Problem description :: An exact copy of all the data, minus the images, is required.
++++ Data supplied ++++
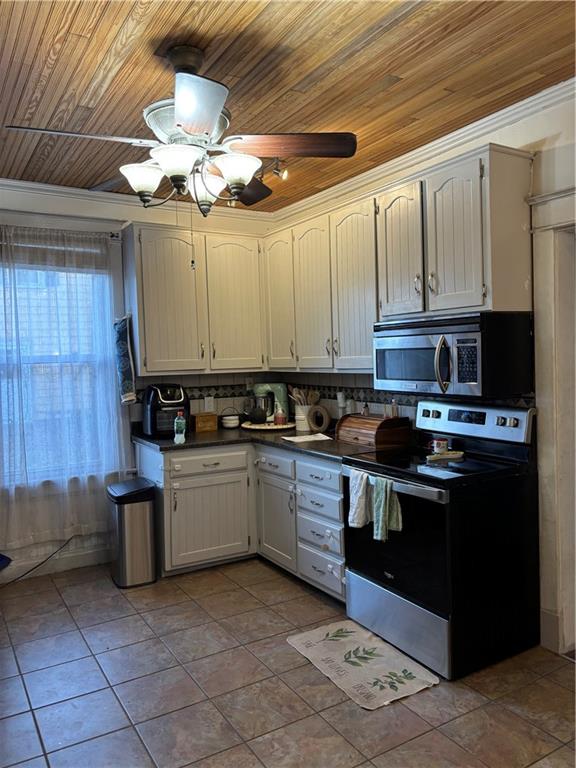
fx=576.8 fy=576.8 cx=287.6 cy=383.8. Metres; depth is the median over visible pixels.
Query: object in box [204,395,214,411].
wall outlet
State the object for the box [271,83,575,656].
right wall
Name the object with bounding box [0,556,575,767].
floor
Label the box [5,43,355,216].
ceiling fan
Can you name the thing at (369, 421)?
bread box
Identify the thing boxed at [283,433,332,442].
paper
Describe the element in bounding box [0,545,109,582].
baseboard
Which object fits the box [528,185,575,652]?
door frame
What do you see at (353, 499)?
dish towel
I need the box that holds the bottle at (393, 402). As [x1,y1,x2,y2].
[390,397,398,417]
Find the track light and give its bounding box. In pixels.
[258,157,288,181]
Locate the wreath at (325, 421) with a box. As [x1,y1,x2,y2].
[307,404,329,432]
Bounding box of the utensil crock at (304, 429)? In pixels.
[294,405,312,430]
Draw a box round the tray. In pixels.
[240,420,296,430]
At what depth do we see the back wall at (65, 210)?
4.15 m
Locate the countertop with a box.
[134,425,411,462]
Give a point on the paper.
(296, 438)
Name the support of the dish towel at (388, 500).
hanging from the stove
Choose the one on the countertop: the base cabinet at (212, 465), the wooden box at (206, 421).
the wooden box at (206, 421)
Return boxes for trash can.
[107,478,157,587]
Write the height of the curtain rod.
0.059 m
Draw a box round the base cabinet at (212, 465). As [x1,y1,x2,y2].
[142,438,344,599]
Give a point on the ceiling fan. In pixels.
(212, 115)
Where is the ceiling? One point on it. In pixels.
(404, 71)
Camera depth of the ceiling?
2.44 m
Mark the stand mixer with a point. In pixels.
(280, 397)
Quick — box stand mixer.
[251,382,289,422]
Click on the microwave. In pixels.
(475, 376)
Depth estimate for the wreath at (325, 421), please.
4.14 m
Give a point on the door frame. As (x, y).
(540, 300)
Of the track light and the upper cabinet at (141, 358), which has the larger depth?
the upper cabinet at (141, 358)
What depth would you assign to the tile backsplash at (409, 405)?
3.96 m
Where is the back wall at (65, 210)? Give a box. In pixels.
[0,184,272,578]
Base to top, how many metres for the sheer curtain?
2.087 m
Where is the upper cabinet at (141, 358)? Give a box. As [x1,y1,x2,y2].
[124,221,266,375]
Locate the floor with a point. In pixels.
(299, 591)
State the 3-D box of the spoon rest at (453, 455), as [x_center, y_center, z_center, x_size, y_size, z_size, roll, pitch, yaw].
[0.829,0.379,3.033,0.216,0.020,0.134,-2,3,-9]
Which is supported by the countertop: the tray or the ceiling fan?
the tray
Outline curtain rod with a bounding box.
[0,224,121,240]
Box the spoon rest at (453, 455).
[427,450,464,460]
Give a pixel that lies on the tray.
(287, 426)
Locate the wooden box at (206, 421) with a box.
[192,412,217,432]
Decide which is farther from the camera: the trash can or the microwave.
the trash can
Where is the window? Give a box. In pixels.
[0,249,112,485]
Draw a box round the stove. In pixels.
[341,397,539,679]
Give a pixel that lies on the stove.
(380, 584)
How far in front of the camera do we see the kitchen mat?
2.71 m
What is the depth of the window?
4.04 m
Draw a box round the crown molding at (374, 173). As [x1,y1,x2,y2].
[272,79,575,222]
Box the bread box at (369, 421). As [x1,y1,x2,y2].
[336,413,410,447]
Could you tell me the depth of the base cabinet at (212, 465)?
3.80 m
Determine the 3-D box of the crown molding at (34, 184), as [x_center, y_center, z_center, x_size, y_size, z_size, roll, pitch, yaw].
[-1.726,-1.311,3.867,3.609,0.087,0.082,-3,3,-31]
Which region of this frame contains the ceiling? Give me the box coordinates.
[0,0,575,211]
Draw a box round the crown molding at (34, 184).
[0,178,273,221]
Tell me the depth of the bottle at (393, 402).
3.64 m
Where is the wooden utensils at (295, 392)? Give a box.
[287,386,319,406]
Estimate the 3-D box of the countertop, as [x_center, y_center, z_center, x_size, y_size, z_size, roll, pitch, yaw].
[-0.090,0.391,4.009,1.170,0.040,1.885,-3,3,-31]
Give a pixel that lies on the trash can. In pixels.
(121, 523)
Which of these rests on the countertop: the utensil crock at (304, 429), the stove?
the utensil crock at (304, 429)
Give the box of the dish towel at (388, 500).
[373,475,402,541]
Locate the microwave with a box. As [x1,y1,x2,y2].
[372,311,535,397]
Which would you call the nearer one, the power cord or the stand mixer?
the power cord
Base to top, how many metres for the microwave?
0.399 m
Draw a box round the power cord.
[0,538,73,582]
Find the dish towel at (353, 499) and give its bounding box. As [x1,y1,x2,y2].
[347,468,372,529]
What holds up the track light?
attached to the ceiling
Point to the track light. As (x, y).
(276, 171)
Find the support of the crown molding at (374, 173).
attached to the right wall at (546, 146)
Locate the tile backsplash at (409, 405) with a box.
[285,372,533,420]
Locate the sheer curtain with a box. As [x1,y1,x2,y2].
[0,225,124,553]
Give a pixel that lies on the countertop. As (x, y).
(206, 434)
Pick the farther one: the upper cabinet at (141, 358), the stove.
the upper cabinet at (141, 358)
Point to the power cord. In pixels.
(43, 562)
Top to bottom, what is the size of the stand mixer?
0.321 m
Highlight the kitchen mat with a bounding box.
[286,618,440,710]
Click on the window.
(37, 358)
++++
Result of the exercise ::
fx=576.8 fy=576.8 cx=287.6 cy=383.8. Metres; depth is the median over visible pixels.
Query: object in box [204,395,214,411].
wall outlet
State the object for the box [271,83,575,656].
right wall
Name the object with bounding box [0,556,575,767].
floor
Label the box [5,43,355,216].
ceiling fan
Can you name the thing at (369, 421)?
bread box
Identify the thing boxed at [283,433,332,442].
paper
Describe the element in bounding box [0,545,109,582].
baseboard
Which object fits the box [528,185,575,652]?
door frame
What do you see at (353, 499)?
dish towel
I need the box that holds the bottle at (393, 402). As [x1,y1,x2,y2].
[390,397,398,417]
Find the track light and give its bounding box. In pixels.
[258,157,288,181]
Locate the wreath at (325, 421) with a box. As [x1,y1,x2,y2].
[307,404,329,432]
Bounding box of the utensil crock at (304, 429)? In pixels.
[294,405,312,430]
Draw a box round the tray. In pixels.
[240,420,296,430]
At what depth do we see the back wall at (65, 210)?
4.15 m
Locate the countertop with a box.
[134,425,411,462]
Give a point on the paper.
(296, 438)
Name the support of the dish towel at (388, 500).
hanging from the stove
Choose the one on the countertop: the base cabinet at (212, 465), the wooden box at (206, 421).
the wooden box at (206, 421)
Return boxes for trash can.
[107,478,157,587]
Write the height of the curtain rod.
0.059 m
Draw a box round the base cabinet at (212, 465). As [x1,y1,x2,y2].
[142,438,344,599]
Give a point on the ceiling fan. In pixels.
(212, 115)
Where is the ceiling? One point on it. In pixels.
(404, 71)
Camera depth of the ceiling?
2.44 m
Mark the stand mixer with a point. In pixels.
(280, 397)
Quick — box stand mixer.
[251,382,289,422]
Click on the microwave. In pixels.
(475, 376)
Depth estimate for the wreath at (325, 421), please.
4.14 m
Give a point on the door frame. As (x, y).
(540, 300)
Of the track light and the upper cabinet at (141, 358), which has the larger depth?
the upper cabinet at (141, 358)
What depth would you assign to the tile backsplash at (409, 405)?
3.96 m
Where is the back wall at (65, 210)? Give a box. In pixels.
[0,184,272,578]
Base to top, how many metres for the sheer curtain?
2.087 m
Where is the upper cabinet at (141, 358)? Give a box. As [x1,y1,x2,y2].
[124,221,266,375]
Locate the floor with a point. In pixels.
(299, 591)
State the 3-D box of the spoon rest at (453, 455), as [x_center, y_center, z_center, x_size, y_size, z_size, roll, pitch, yaw].
[0.829,0.379,3.033,0.216,0.020,0.134,-2,3,-9]
Which is supported by the countertop: the tray or the ceiling fan?
the tray
Outline curtain rod with a bounding box.
[0,224,121,240]
Box the spoon rest at (453, 455).
[427,450,464,460]
Give a pixel that lies on the tray.
(287, 426)
Locate the wooden box at (206, 421) with a box.
[192,412,217,432]
Decide which is farther from the camera: the trash can or the microwave.
the trash can
Where is the window? Give a box. In pixels.
[0,249,112,485]
Draw a box round the stove. In pixels.
[341,397,539,679]
Give a pixel that lies on the stove.
(380, 584)
How far in front of the camera do we see the kitchen mat?
2.71 m
What is the depth of the window?
4.04 m
Draw a box round the crown molding at (374, 173). As [x1,y1,x2,y2].
[272,79,575,222]
Box the bread box at (369, 421). As [x1,y1,x2,y2].
[336,413,410,447]
Could you tell me the depth of the base cabinet at (212, 465)?
3.80 m
Determine the 3-D box of the crown molding at (34, 184), as [x_center, y_center, z_center, x_size, y_size, z_size, roll, pitch, yaw].
[-1.726,-1.311,3.867,3.609,0.087,0.082,-3,3,-31]
Which region of this frame contains the ceiling? Give me the box coordinates.
[0,0,575,211]
Draw a box round the crown molding at (34, 184).
[0,178,273,221]
Tell me the depth of the bottle at (393, 402).
3.64 m
Where is the wooden utensils at (295, 392)? Give a box.
[287,386,319,406]
Estimate the 3-D box of the countertop, as [x_center, y_center, z_center, x_size, y_size, z_size, roll, pitch, yaw].
[-0.090,0.391,4.009,1.170,0.040,1.885,-3,3,-31]
Give a pixel that lies on the trash can. In pixels.
(121, 523)
Which of these rests on the countertop: the utensil crock at (304, 429), the stove?
the utensil crock at (304, 429)
Give the box of the dish towel at (388, 500).
[373,475,402,541]
Locate the microwave with a box. As [x1,y1,x2,y2].
[372,311,535,397]
Which would you call the nearer one, the power cord or the stand mixer?
the power cord
Base to top, how many metres for the microwave?
0.399 m
Draw a box round the power cord.
[0,538,73,582]
Find the dish towel at (353, 499) and give its bounding box. As [x1,y1,x2,y2].
[347,468,372,529]
What holds up the track light?
attached to the ceiling
Point to the track light. As (x, y).
(276, 171)
Find the support of the crown molding at (374, 173).
attached to the right wall at (546, 146)
Locate the tile backsplash at (409, 405) with a box.
[285,372,533,420]
Locate the sheer curtain with a box. As [x1,y1,x2,y2].
[0,225,124,553]
Give a pixel that lies on the countertop. As (x, y).
(206, 434)
Pick the farther one: the upper cabinet at (141, 358), the stove.
the upper cabinet at (141, 358)
Point to the power cord. In pixels.
(43, 562)
Top to bottom, what is the size of the stand mixer?
0.321 m
Highlight the kitchen mat with a bounding box.
[286,618,440,710]
Click on the window.
(37, 358)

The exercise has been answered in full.